Innenraum des Pavillons
Bis zum 12.6.2022 kann der Pavillon im Rahmen des Fuggerschen Jubiläumsprogramms am Augsburger Rathaus besucht werden. (Quelle: Eckhart Matthäus)

Technik

10. May 2022 | Teilen auf:

Pavillon zeigt Möglichkeiten des Holzingenieurbaus

Anlässlich des 500-jährigen Jubiläums der Fuggerschen Stiftungen wurde Anfang Mai auf dem Rathausplatz in Augsburg der interaktive Ausstellungspavillon „Fuggerei NEXT500“ feierlich eröffnet. Züblin Timber verantwortete die Statik, Konstruktion und Umsetzung des einzigartigen Holzbauwerks. Der Pavillon wurde vom für experimentelle Formgebung renommierten Architekturbüro MVRDV in Rotterdam entworfen und ist bis zum 12.6. Teil des Jubiläumsprogramms.

__Die Aufgabe__
Welches Büro hat laut dem Text über den Ausstellungspavillon den Pavillon „Fuggerei NEXT500“ entworfen? Das Material steht für sich und gehört nicht zum Text.

(Gespeicherte Objekte)
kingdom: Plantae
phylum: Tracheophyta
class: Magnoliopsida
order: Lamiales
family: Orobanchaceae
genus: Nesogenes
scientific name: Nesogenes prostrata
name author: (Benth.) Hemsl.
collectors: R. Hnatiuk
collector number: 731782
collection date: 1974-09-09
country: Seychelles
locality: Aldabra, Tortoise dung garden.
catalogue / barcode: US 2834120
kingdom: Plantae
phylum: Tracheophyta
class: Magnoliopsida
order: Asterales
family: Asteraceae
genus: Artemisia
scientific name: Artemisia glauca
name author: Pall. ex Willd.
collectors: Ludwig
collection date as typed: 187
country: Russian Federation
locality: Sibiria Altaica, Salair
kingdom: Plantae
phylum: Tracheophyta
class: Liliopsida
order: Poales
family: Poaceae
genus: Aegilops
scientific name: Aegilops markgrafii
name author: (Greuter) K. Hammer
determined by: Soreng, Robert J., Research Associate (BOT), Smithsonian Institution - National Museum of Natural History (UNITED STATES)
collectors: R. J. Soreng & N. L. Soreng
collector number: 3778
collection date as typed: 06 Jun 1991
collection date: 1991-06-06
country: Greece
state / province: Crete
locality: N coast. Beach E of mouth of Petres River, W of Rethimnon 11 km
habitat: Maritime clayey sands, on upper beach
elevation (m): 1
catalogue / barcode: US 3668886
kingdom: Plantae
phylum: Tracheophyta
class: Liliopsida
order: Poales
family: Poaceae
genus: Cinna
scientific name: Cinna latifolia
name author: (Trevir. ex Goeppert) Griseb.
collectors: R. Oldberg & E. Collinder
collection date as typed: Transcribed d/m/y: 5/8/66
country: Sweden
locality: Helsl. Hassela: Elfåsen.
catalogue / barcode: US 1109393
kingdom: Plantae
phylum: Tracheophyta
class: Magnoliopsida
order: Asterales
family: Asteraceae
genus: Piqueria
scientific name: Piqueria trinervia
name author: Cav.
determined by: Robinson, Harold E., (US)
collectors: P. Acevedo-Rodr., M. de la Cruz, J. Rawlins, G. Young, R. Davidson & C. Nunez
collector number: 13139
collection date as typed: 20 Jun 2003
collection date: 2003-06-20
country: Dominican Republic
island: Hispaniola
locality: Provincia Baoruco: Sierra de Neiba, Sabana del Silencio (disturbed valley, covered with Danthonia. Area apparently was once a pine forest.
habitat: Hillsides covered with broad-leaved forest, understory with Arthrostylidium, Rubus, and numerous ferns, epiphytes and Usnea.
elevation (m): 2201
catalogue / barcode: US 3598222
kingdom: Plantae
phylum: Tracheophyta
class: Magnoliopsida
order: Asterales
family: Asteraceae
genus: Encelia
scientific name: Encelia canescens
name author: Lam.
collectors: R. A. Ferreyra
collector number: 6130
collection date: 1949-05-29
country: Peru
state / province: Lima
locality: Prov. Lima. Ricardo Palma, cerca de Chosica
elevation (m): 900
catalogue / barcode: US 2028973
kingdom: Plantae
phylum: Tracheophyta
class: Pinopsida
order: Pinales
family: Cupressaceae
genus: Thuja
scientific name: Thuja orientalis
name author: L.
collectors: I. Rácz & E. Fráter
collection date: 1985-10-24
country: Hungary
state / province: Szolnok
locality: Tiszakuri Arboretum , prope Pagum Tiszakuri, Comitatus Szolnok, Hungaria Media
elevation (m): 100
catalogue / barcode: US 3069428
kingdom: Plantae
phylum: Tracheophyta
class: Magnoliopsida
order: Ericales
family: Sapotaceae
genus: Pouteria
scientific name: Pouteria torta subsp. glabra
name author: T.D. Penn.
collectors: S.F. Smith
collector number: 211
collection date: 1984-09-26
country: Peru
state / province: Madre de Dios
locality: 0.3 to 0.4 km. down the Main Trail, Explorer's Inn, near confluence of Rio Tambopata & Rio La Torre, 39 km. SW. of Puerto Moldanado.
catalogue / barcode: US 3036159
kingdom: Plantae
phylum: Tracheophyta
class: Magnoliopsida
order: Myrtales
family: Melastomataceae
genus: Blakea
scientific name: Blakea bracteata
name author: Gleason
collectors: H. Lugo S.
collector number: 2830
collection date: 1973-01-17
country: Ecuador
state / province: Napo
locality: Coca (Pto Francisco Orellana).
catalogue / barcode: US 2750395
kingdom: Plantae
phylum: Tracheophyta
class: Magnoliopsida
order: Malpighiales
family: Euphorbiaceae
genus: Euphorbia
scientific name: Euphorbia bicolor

__Schriftliche Antwort__
Das Architekturbüro MVRDV in Rotterdam.